TASK TO CARRY OUT: Each line of the data below between the one containing "focal_mm: 60" and the one containing "focal_mm: 77", both included, is to be repeated exactly. Please omit pictures.

DATA EXTRACTS:
----------------------------------------

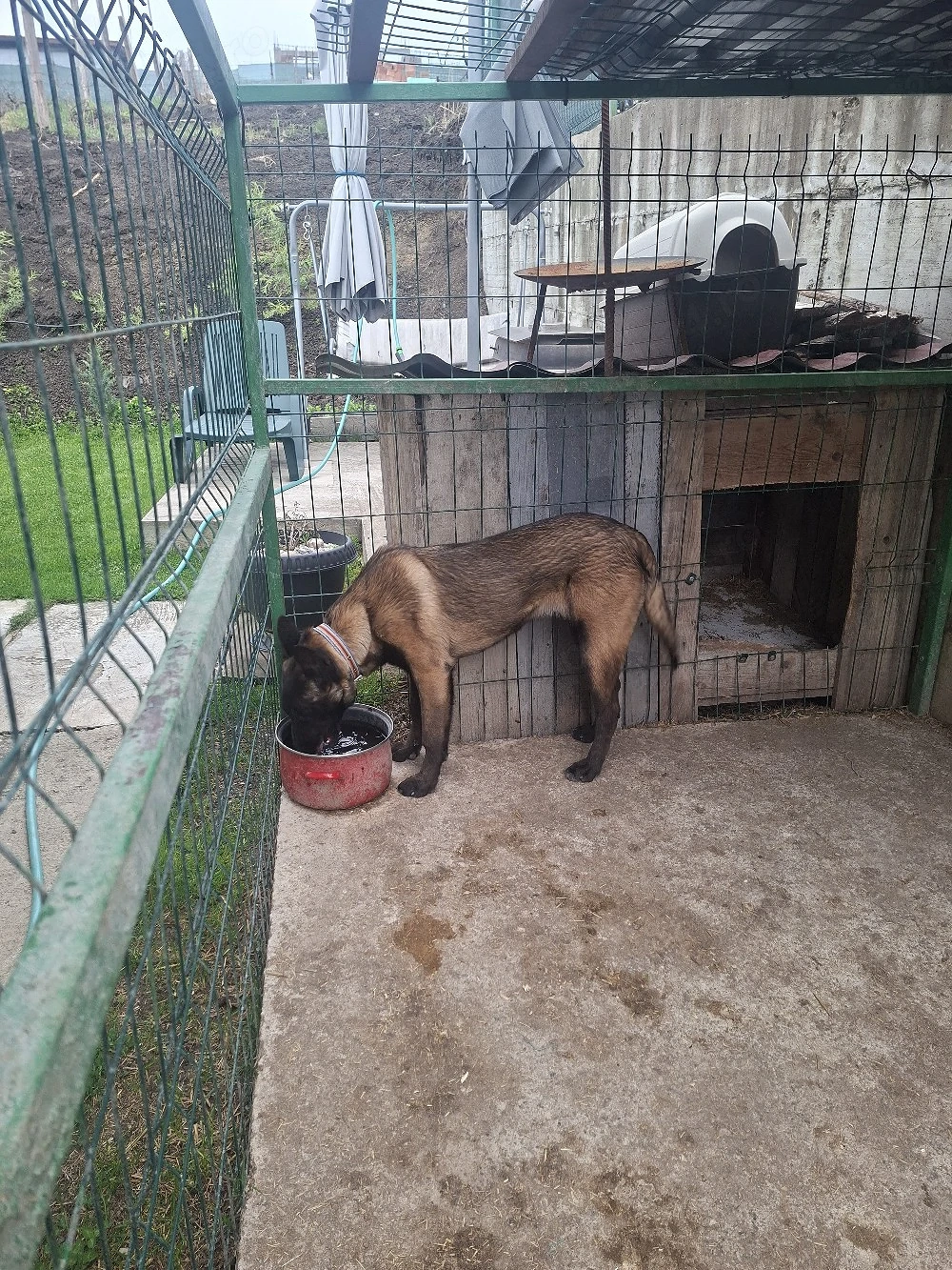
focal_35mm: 23
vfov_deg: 73.9
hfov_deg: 58.9
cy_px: 635
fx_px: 843
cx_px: 476
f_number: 1.8
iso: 125
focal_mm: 5.54
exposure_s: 1/100
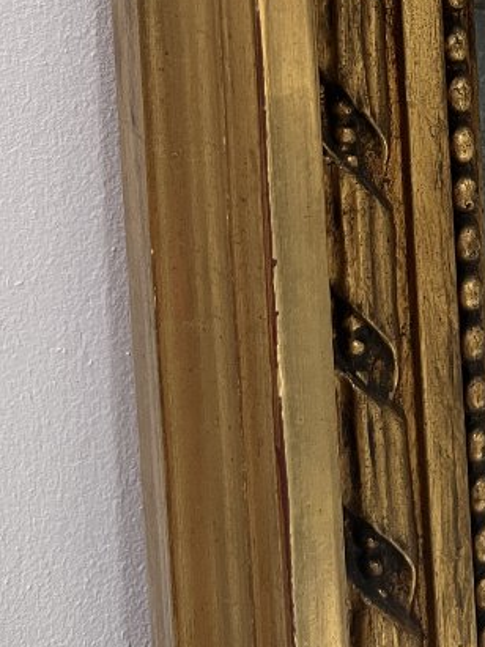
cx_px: 507
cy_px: -184
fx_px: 1421
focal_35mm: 76
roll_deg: +1.2
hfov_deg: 18.8
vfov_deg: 23.0
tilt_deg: -6.1
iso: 125
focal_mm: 5.7
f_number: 1.5
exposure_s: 1/83
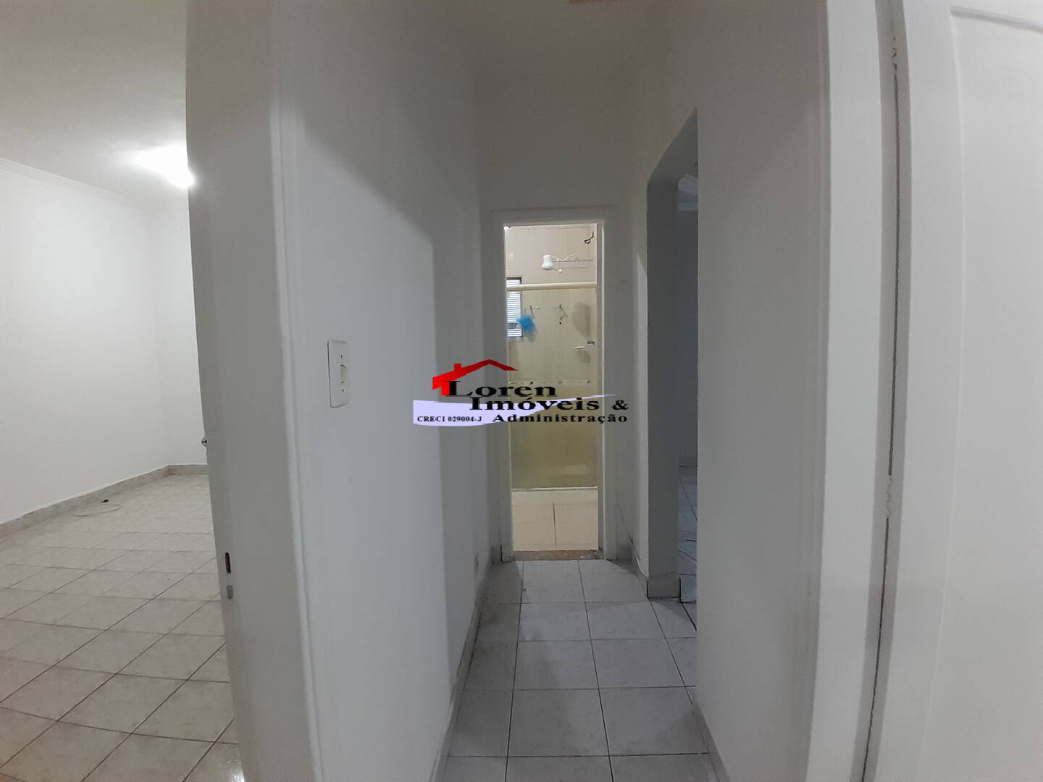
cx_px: 522
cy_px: 391
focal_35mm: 17
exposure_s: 1/24
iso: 160
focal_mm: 1.46
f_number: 2.2
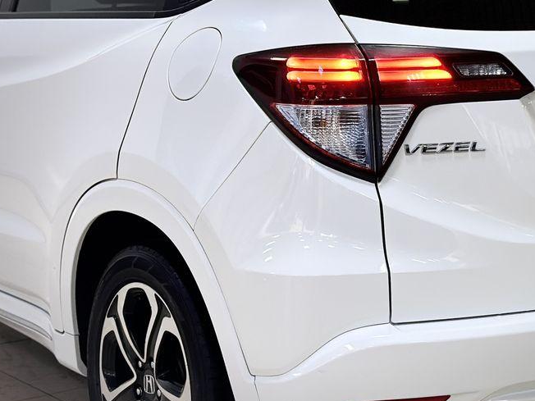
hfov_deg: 18.5
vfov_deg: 14.0
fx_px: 1638
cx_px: 328
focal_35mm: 106
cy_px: 166
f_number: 1.78
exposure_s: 1/100
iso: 100
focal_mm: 6.86
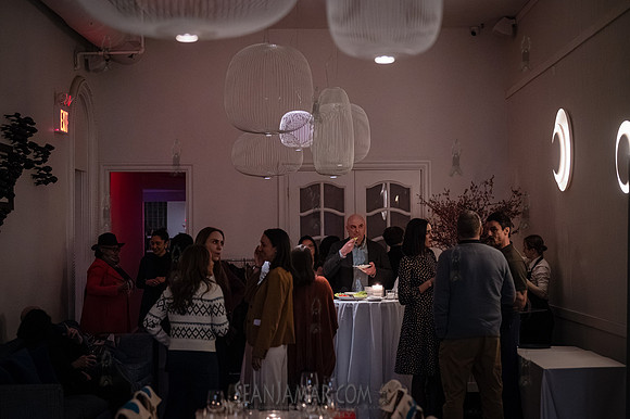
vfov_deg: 22.6
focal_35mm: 60
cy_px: 210
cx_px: 315
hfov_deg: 33.4
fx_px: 1050
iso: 16000
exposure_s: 1/160
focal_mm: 60
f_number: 2.8
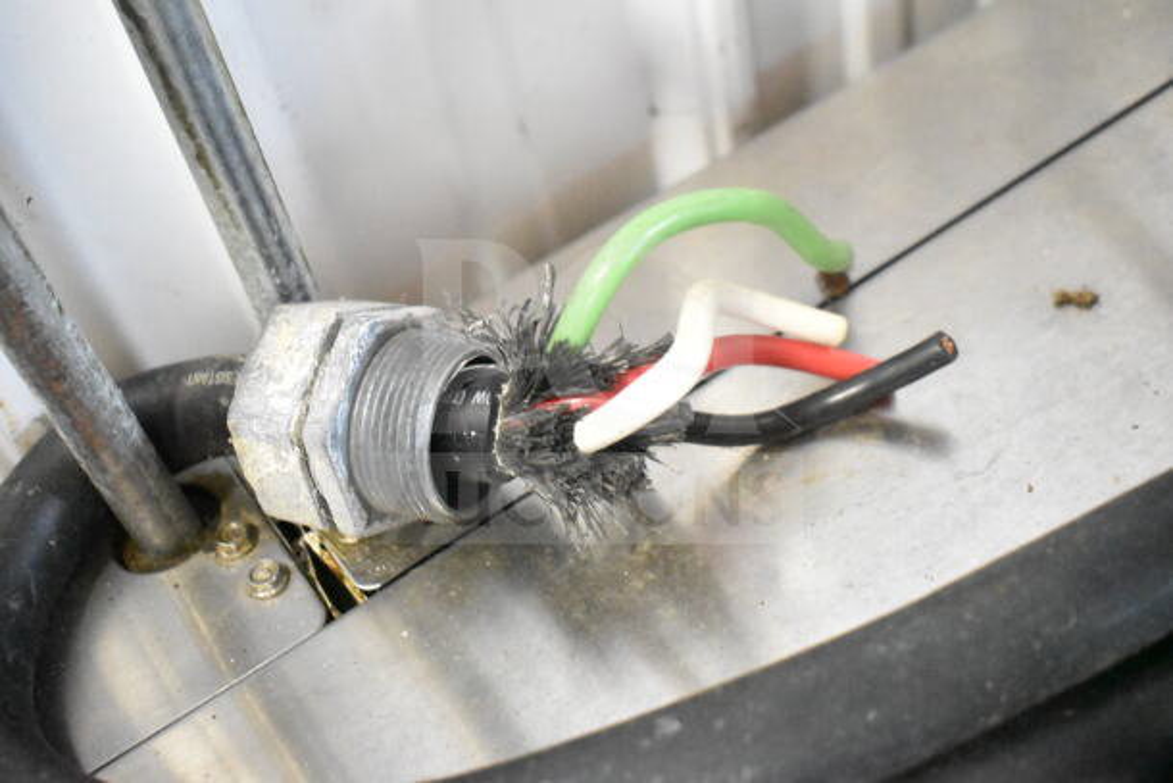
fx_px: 1369
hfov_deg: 46.4
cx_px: 586
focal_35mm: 42
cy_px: 392
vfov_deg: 31.9
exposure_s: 1/50
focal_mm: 28
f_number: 4.2
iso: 14400
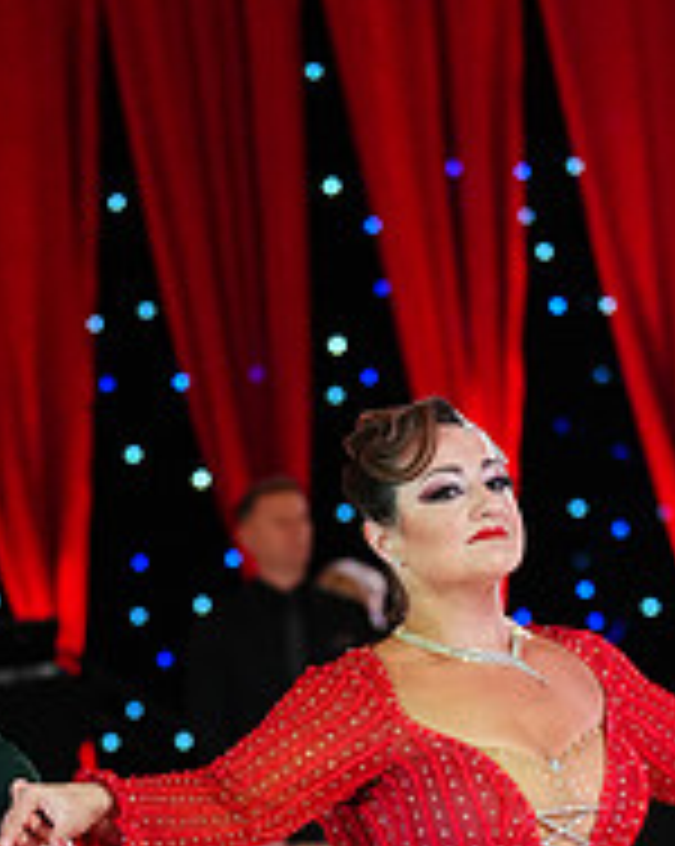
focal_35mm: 223
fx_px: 5578
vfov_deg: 8.6
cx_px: 160
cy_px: 1008
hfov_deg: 6.9
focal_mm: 77
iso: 2500
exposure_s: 1/400
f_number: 2.8
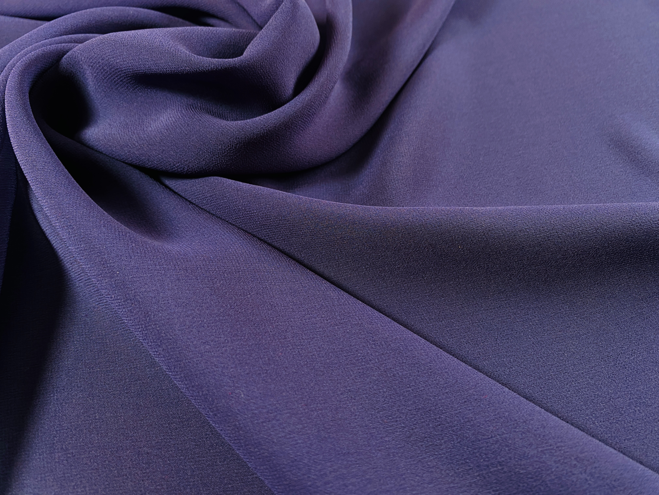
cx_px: 330
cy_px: 248
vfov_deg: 54.9
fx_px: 476
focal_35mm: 25
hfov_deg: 69.4
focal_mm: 4.25
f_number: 1.8
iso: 80
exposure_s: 1/50
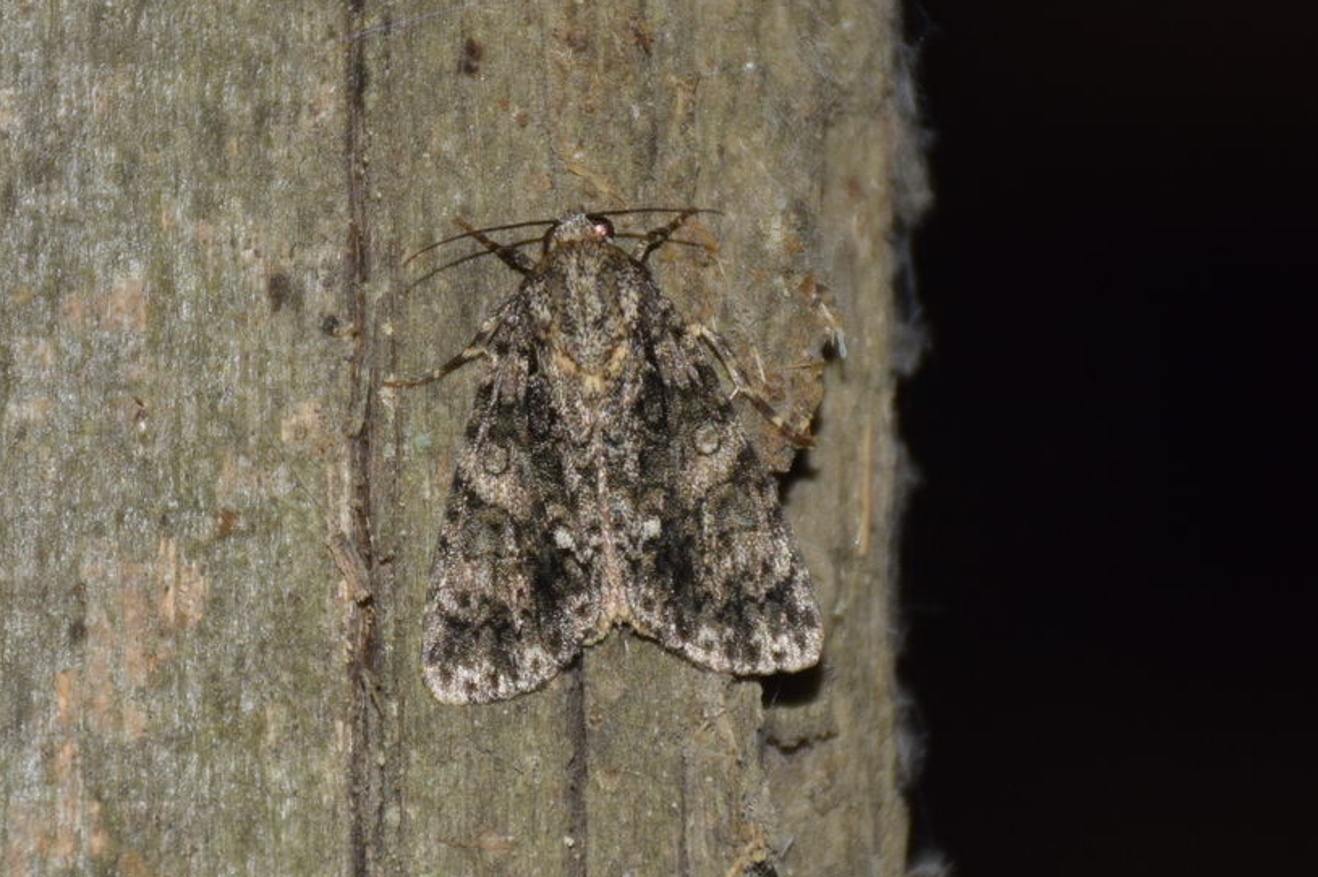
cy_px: 472
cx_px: 566
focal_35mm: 248
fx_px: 9075
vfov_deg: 5.5
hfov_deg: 8.3
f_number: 7.1
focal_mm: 140
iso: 320
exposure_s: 1/60
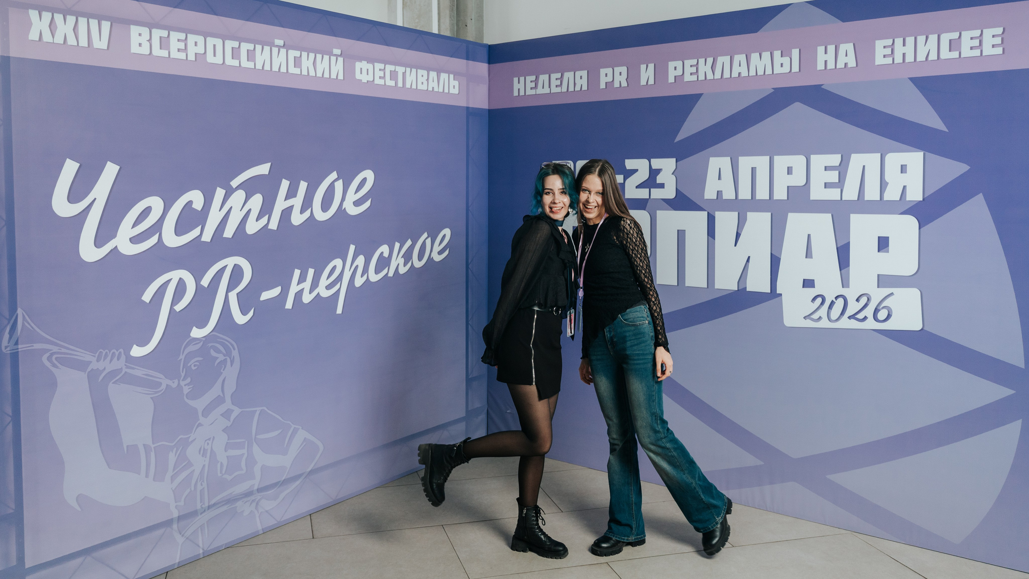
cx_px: 513
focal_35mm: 32
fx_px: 862
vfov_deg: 36.9
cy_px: 217
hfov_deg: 61.7
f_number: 2.8
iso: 800
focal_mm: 28
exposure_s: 1/160
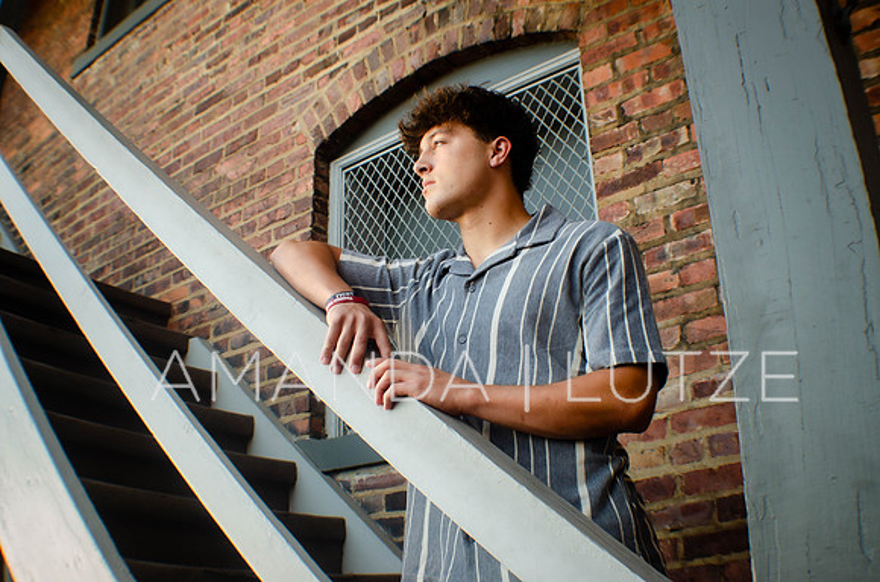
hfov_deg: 37.9
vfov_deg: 25.6
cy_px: 291
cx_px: 440
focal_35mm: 52
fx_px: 1281
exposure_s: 1/125
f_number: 5.6
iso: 400
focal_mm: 35
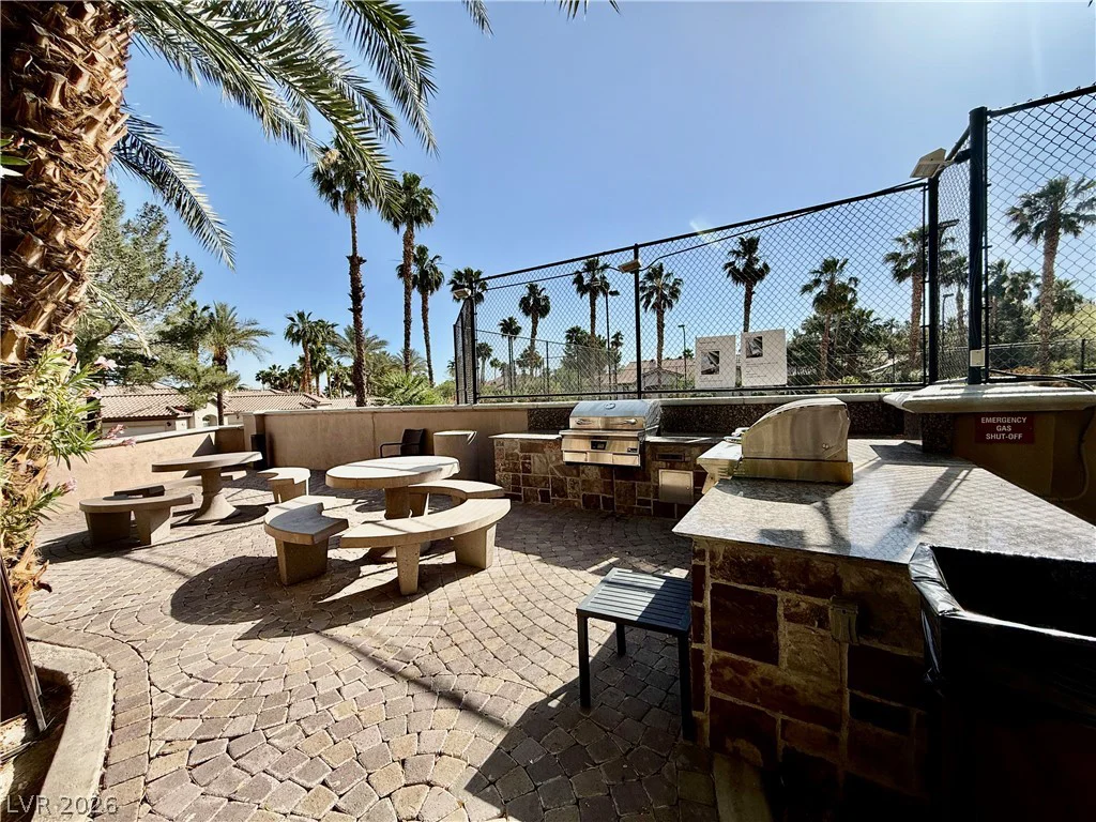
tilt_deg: -2.0
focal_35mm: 14
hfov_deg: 102.1
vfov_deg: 85.7
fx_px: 443
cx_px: 548
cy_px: 411
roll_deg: +2.3
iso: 50
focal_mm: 2.22
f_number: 2.2
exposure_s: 1/2165
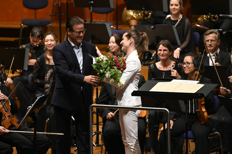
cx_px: 116
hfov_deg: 6.9
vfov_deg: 4.6
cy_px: 77
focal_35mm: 300
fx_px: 1932
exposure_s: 1/200
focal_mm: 300
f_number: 4.5
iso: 2500
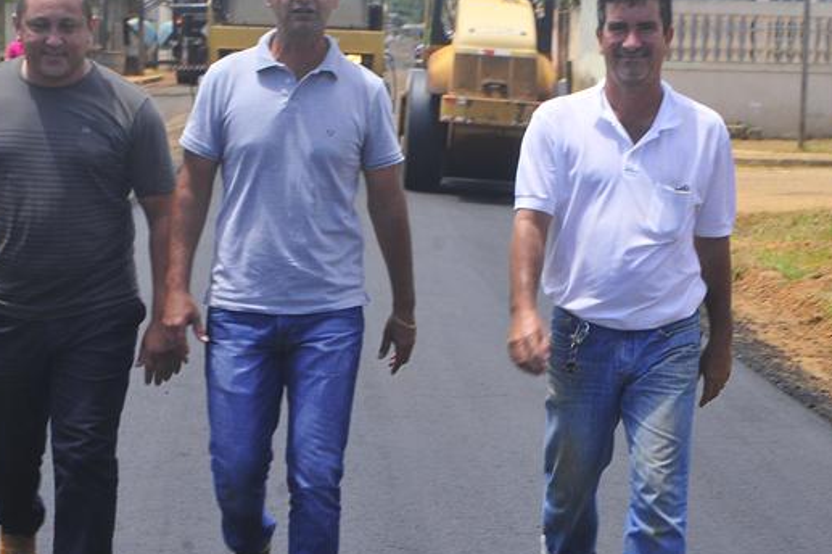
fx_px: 2194
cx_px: 314
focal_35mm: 95
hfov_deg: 21.4
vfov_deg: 14.4
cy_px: 300
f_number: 11
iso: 200
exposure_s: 1/125
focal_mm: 32
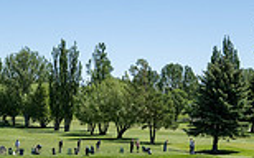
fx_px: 636
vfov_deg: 12.7
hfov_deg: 22.3
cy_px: 295
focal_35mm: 92
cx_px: 54
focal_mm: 24
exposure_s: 1/1000
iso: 400
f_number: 8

----------------------------------------

TASK OUTPUT:
focal_mm: 60
f_number: 2.8
fx_px: 1369
hfov_deg: 46.4
cx_px: 586
focal_35mm: 42
cy_px: 392
vfov_deg: 31.9
exposure_s: 1/50
focal_mm: 28
f_number: 4.2
iso: 14400
focal_35mm: 223
fx_px: 5578
vfov_deg: 8.6
cx_px: 160
cy_px: 1008
hfov_deg: 6.9
focal_mm: 77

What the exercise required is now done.